Horst schüttelte den Kopf. Er musste den Chef informieren. Wer auch immer sich das überlegt hatte, mit ihm war es nicht abgesprochen. Es ging ja auch gar nicht. Die Sicherheit, wenn dort jemand stolperte … Horst zog sein Handy aus der Tasche, wählte eine Nummer und setzte seinen Rundgang durch die Gänge fort.
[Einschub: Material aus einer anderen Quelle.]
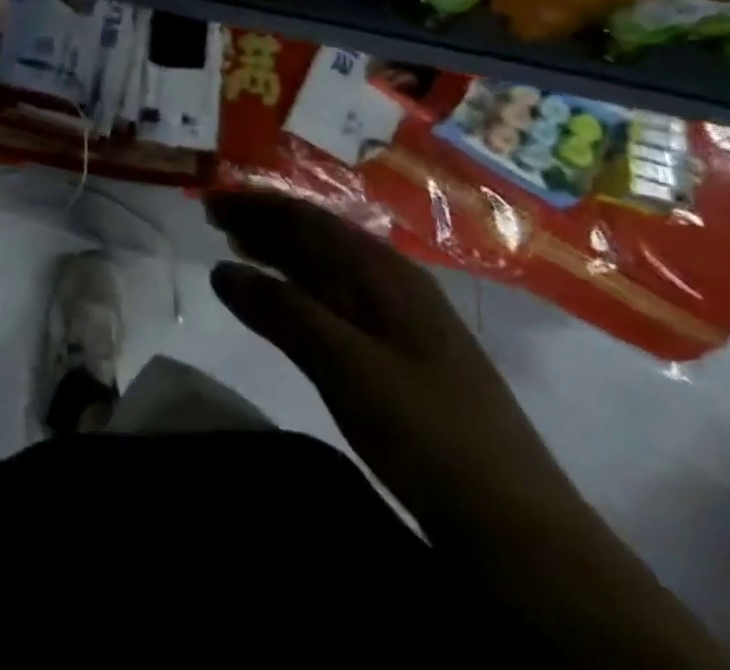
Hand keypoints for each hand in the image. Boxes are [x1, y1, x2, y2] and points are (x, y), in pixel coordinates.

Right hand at [207, 193, 581, 540]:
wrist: (519, 528)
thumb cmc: (427, 432)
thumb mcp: (344, 366)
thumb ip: (281, 311)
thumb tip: (220, 269)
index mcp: (386, 274)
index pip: (310, 219)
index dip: (258, 205)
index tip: (211, 201)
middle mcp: (395, 284)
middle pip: (320, 237)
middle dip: (266, 224)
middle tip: (216, 221)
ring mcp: (404, 321)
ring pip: (330, 269)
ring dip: (282, 254)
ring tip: (239, 248)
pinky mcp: (405, 357)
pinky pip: (340, 301)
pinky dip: (302, 290)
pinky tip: (287, 302)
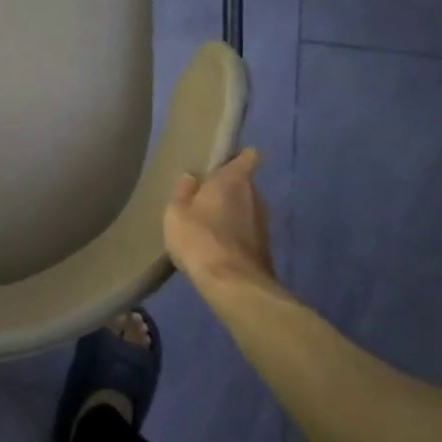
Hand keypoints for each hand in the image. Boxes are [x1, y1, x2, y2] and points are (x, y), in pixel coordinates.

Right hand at [163, 148, 292, 315]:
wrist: (233, 286)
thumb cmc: (200, 239)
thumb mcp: (176, 212)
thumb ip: (184, 191)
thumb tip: (192, 176)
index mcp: (234, 180)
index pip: (247, 156)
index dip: (237, 156)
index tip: (221, 161)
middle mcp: (255, 196)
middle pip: (244, 183)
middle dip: (228, 187)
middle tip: (203, 196)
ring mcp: (264, 223)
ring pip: (247, 208)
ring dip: (232, 212)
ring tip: (208, 223)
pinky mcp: (265, 248)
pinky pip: (247, 231)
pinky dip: (236, 234)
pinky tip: (217, 245)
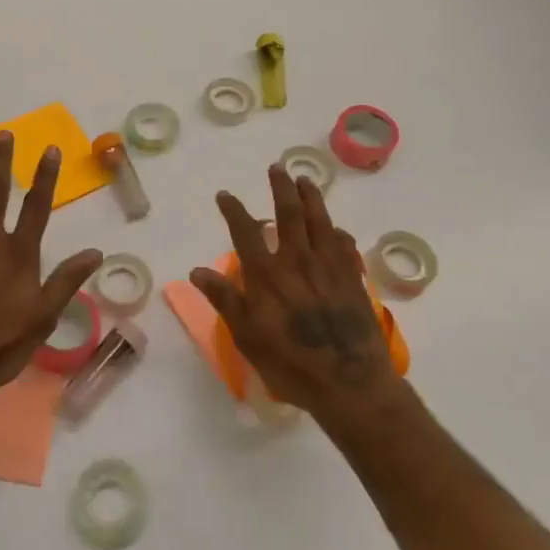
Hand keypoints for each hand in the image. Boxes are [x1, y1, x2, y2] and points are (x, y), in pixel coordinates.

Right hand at [191, 165, 401, 420]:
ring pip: (320, 220)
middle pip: (289, 213)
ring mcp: (329, 266)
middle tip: (277, 167)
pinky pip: (345, 245)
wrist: (350, 382)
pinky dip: (337, 232)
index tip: (225, 195)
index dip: (234, 210)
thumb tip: (197, 270)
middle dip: (281, 187)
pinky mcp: (353, 278)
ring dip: (311, 197)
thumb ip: (225, 298)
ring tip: (305, 180)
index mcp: (267, 273)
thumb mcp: (247, 336)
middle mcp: (297, 260)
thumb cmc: (291, 363)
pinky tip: (336, 230)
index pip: (245, 231)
Sein Chef meldete sich am Telefon. „Horst, ich hoffe, es ist wichtig, wenn Sie mich schon am Sonntag stören! Meine Familie erwartet mich beim Adventsessen. Es gibt Raclette und hinterher die leckeren Kekse, die mein Schwiegervater mit den Kindern gebacken hat. Wir feiern doch immer am ersten Advent mit der Familie.“

„Das ist ein gutes Stichwort, Chef“, antwortete Horst. „Ich bin grad auf meiner Runde. Und wissen Sie, was ich da entdeckt habe?“

„Nein. Aber Sie werden es mir bestimmt gleich verraten.“

„Hier findet auch eine Adventsfeier statt. Also, es ist alles dafür aufgebaut, aber mit Kuscheltieren und mitten im Gang.“

Der Chef lachte dröhnend ins Telefon. „Sie wollen mir also sagen, die Kuscheltiere feiern Advent?!?“

„Genau, Chef. Warten Sie, ich schicke Ihnen gleich ein Foto.“

Horst beendete das Telefonat und ging um die Ecke. Vor ihm lag wieder der Platz bei den Rolltreppen. Er war frei. Kein Kuscheltier und kein Spielzeug stand mehr im Weg. Nur ein angebissener Keks lag noch herum.
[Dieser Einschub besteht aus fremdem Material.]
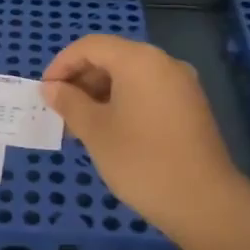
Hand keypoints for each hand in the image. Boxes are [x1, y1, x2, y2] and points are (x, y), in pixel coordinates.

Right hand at [42, 35, 249, 247]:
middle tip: (61, 111)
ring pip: (130, 76)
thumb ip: (69, 102)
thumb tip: (51, 88)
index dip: (62, 64)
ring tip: (81, 126)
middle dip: (81, 80)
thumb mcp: (95, 131)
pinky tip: (111, 131)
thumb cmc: (141, 161)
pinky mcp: (191, 106)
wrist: (205, 203)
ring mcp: (182, 84)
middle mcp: (163, 62)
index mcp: (139, 60)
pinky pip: (148, 91)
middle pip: (112, 57)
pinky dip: (124, 102)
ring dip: (101, 93)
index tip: (45, 92)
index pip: (90, 46)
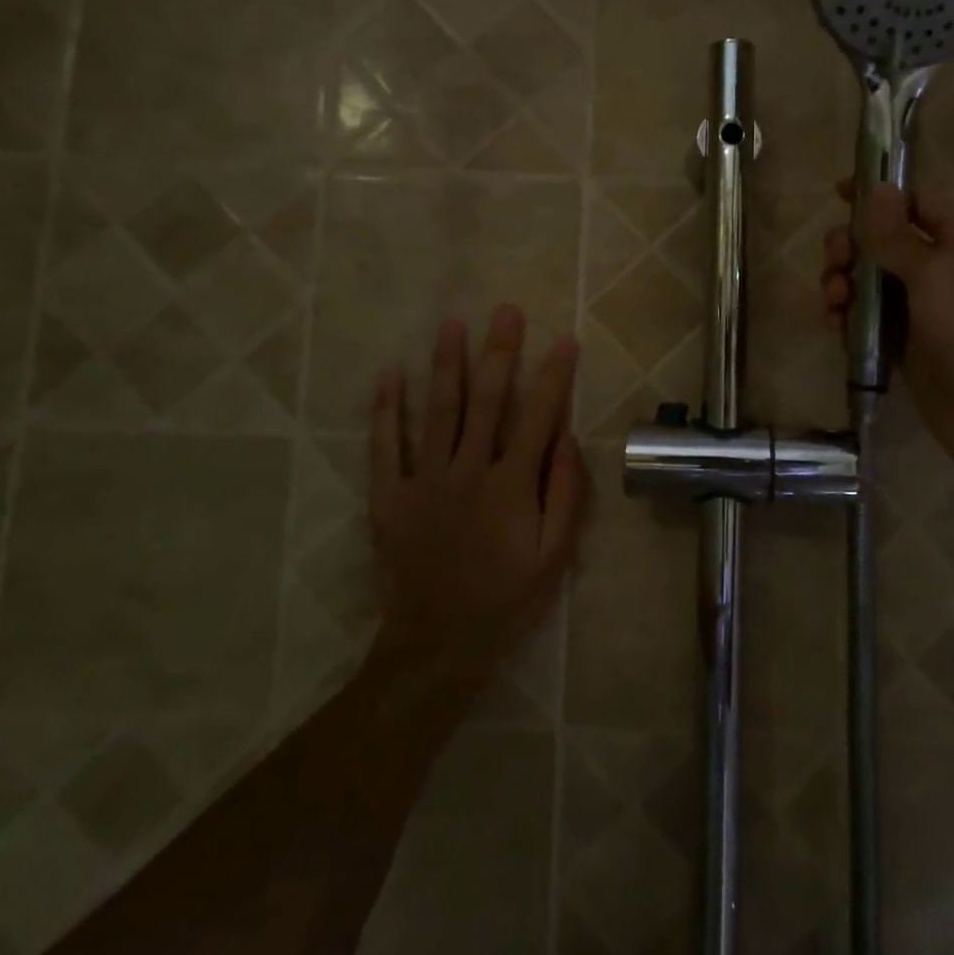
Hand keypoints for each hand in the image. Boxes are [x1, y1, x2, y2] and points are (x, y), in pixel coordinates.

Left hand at [369, 305, 586, 673]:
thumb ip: (565, 494)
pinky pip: (385, 445)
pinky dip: (386, 409)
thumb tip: (567, 438)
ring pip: (439, 410)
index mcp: (511, 485)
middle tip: (506, 311)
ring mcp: (424, 479)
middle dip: (500, 352)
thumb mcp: (554, 556)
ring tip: (452, 323)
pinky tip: (390, 373)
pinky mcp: (389, 495)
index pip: (538, 417)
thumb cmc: (506, 599)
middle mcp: (468, 470)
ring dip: (447, 364)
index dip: (554, 376)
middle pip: (487, 400)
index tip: (565, 340)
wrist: (439, 643)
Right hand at [820, 182, 953, 471]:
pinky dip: (847, 317)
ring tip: (834, 302)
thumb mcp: (934, 274)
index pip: (913, 202)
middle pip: (881, 240)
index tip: (837, 194)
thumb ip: (897, 234)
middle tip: (834, 263)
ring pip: (867, 280)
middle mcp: (939, 265)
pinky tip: (834, 327)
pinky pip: (866, 317)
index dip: (876, 196)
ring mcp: (919, 305)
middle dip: (850, 248)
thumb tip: (879, 187)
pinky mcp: (902, 340)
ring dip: (843, 284)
Horst schüttelte den Kopf. Das war doch nicht möglich … Gerade hatte es noch so ausgesehen, als ob da im Gang eine Adventsfeier mit ganz vielen Kuscheltieren stattgefunden hätte. Und jetzt? Der Aufbau konnte sich doch nicht in Luft auflösen.
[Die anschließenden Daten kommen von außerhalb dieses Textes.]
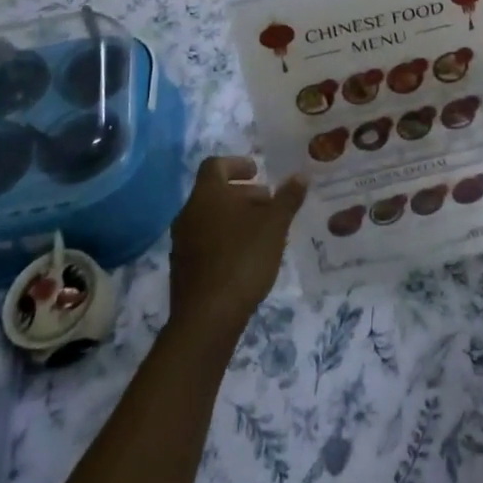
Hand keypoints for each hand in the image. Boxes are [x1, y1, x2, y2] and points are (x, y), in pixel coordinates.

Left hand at [167, 156, 305, 344]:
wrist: (207, 318)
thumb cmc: (242, 259)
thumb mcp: (274, 226)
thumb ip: (287, 198)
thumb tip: (300, 176)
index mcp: (207, 194)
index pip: (215, 165)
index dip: (237, 164)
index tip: (257, 172)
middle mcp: (189, 213)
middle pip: (215, 192)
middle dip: (242, 194)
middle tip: (268, 204)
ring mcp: (181, 242)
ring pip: (210, 218)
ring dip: (235, 218)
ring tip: (262, 232)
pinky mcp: (182, 268)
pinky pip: (205, 241)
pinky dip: (225, 239)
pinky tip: (246, 257)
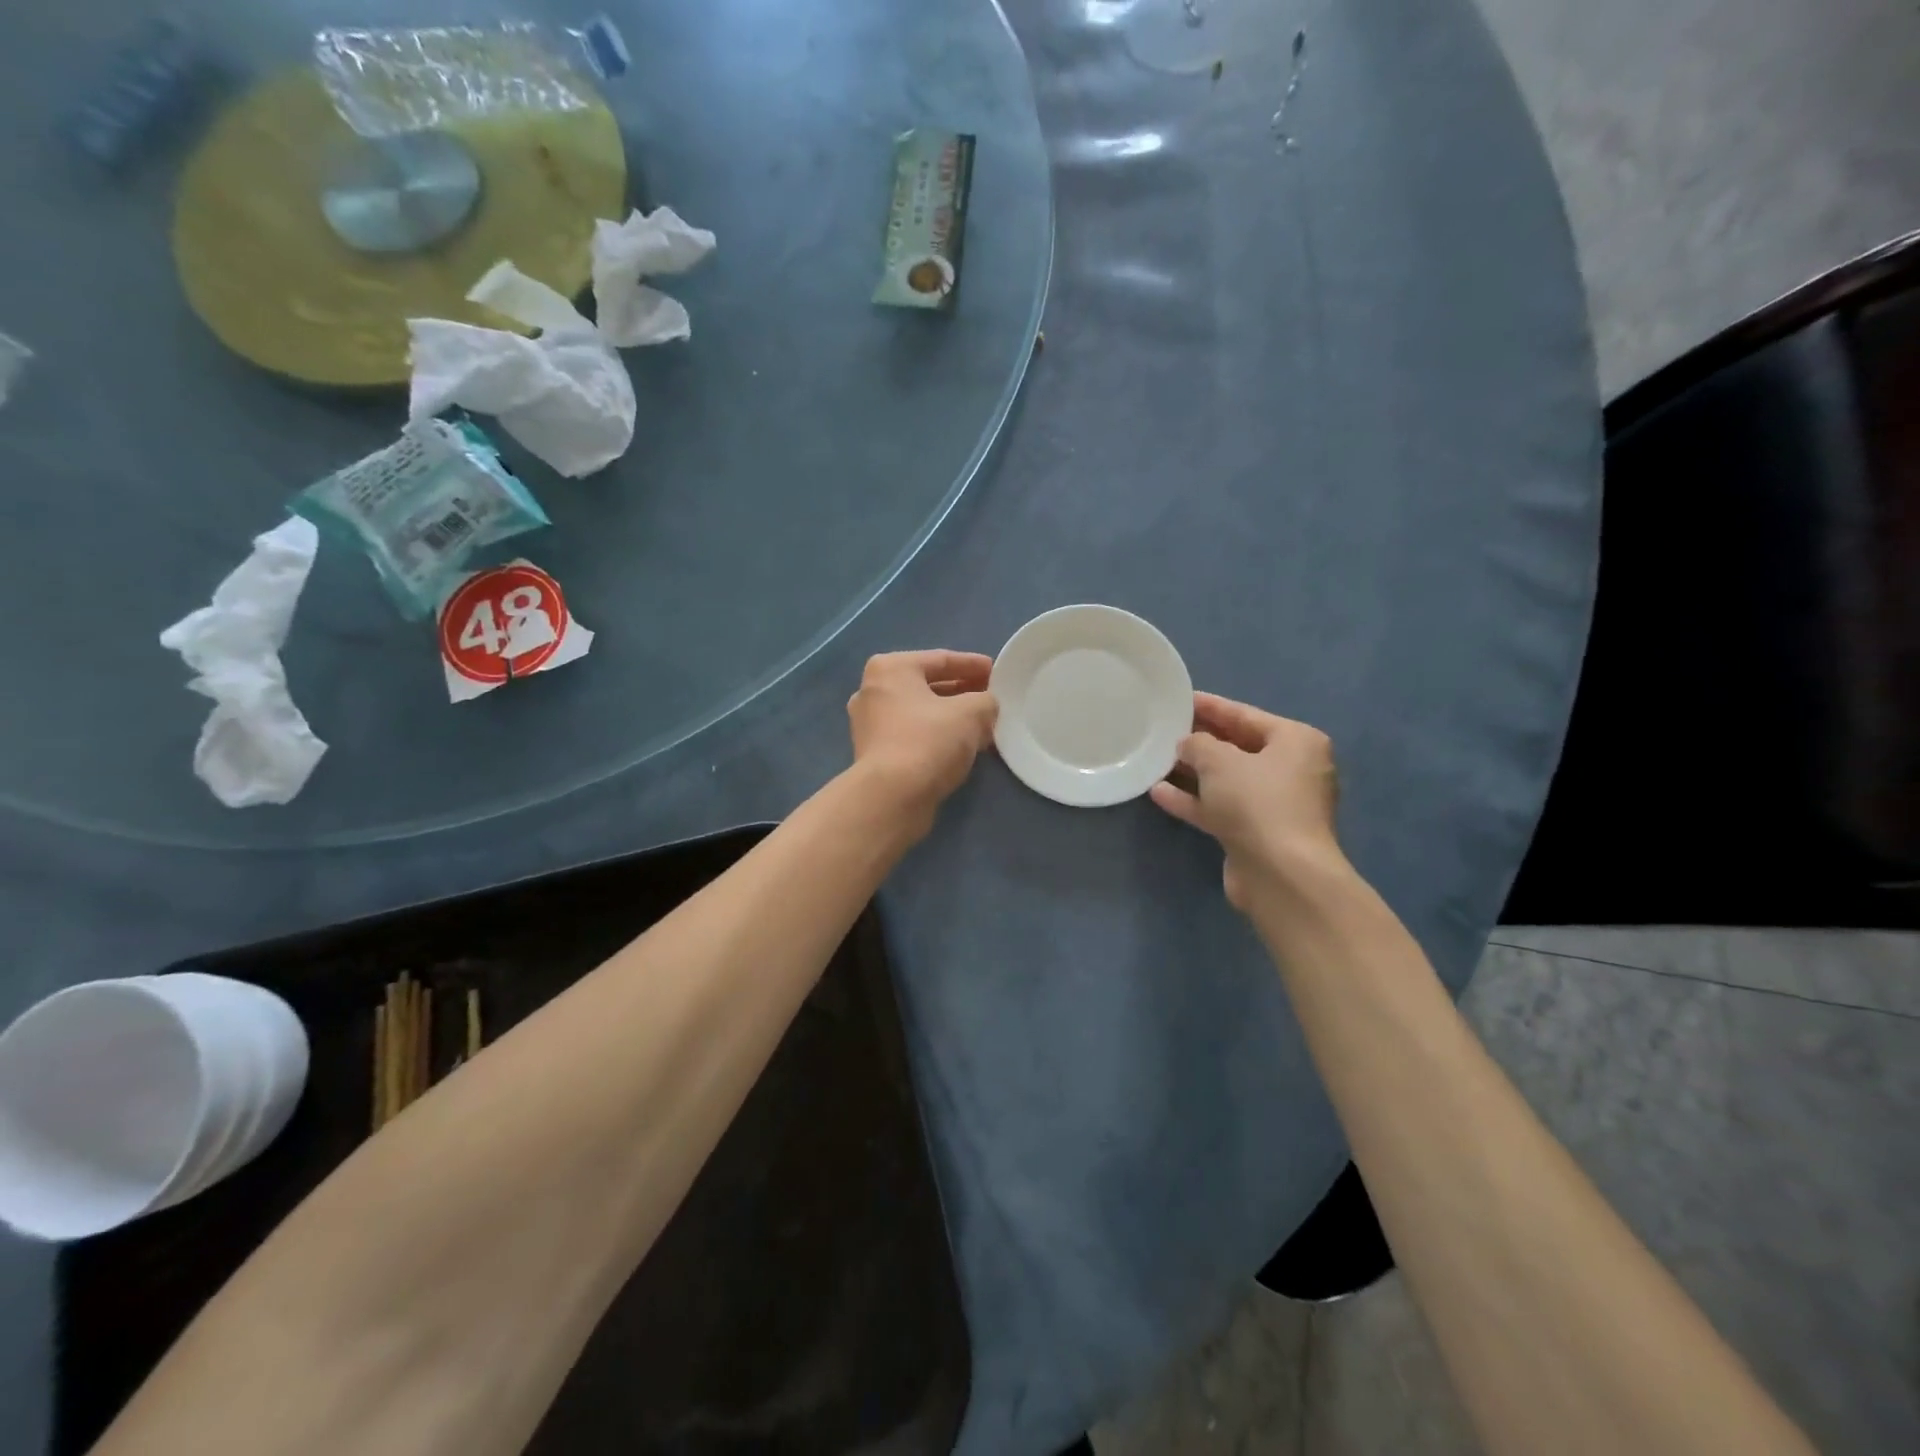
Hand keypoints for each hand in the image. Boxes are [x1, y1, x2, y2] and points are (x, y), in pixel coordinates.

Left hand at [847, 650, 998, 835]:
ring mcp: (870, 725)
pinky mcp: (875, 754)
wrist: (892, 798)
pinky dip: (938, 736)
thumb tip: (986, 707)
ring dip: (952, 717)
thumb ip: (986, 701)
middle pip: (929, 686)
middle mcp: (873, 691)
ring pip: (921, 713)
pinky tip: (964, 746)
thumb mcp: (971, 713)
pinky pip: (914, 735)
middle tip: (992, 699)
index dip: (973, 665)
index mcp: (890, 668)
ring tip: (984, 724)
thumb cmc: (928, 741)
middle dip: (963, 692)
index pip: (941, 659)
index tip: (998, 673)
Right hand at [1148, 692, 1342, 908]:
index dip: (1211, 706)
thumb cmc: (1257, 802)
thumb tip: (1188, 745)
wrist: (1281, 875)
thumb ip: (1198, 744)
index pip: (1246, 715)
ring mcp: (1274, 805)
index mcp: (1296, 742)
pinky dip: (1193, 800)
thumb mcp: (1219, 760)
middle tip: (1165, 728)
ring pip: (1227, 780)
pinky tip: (1158, 793)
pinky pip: (1220, 808)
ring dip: (1193, 772)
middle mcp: (1291, 770)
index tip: (1180, 699)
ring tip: (1156, 759)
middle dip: (1201, 740)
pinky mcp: (1256, 834)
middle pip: (1238, 747)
Horst sah sich um. Dort hinten hing ein Affe am Wandregal, mitten vor den anderen Fächern. Schwankte der nicht hin und her? Und der alte Clown mit der Trommel, der sonst immer auf dem obersten Brett stand, saß daneben und stützte sich auf einen Schlägel. Zwinkerte der ihm etwa zu? Das konnte nicht sein. Er, Horst, Nachtwächter aus Leidenschaft, war es doch gewohnt, nachts zu arbeiten. Da sah er doch nicht plötzlich Dinge, die es so nicht gab. Nicht geben konnte. Oder etwa doch?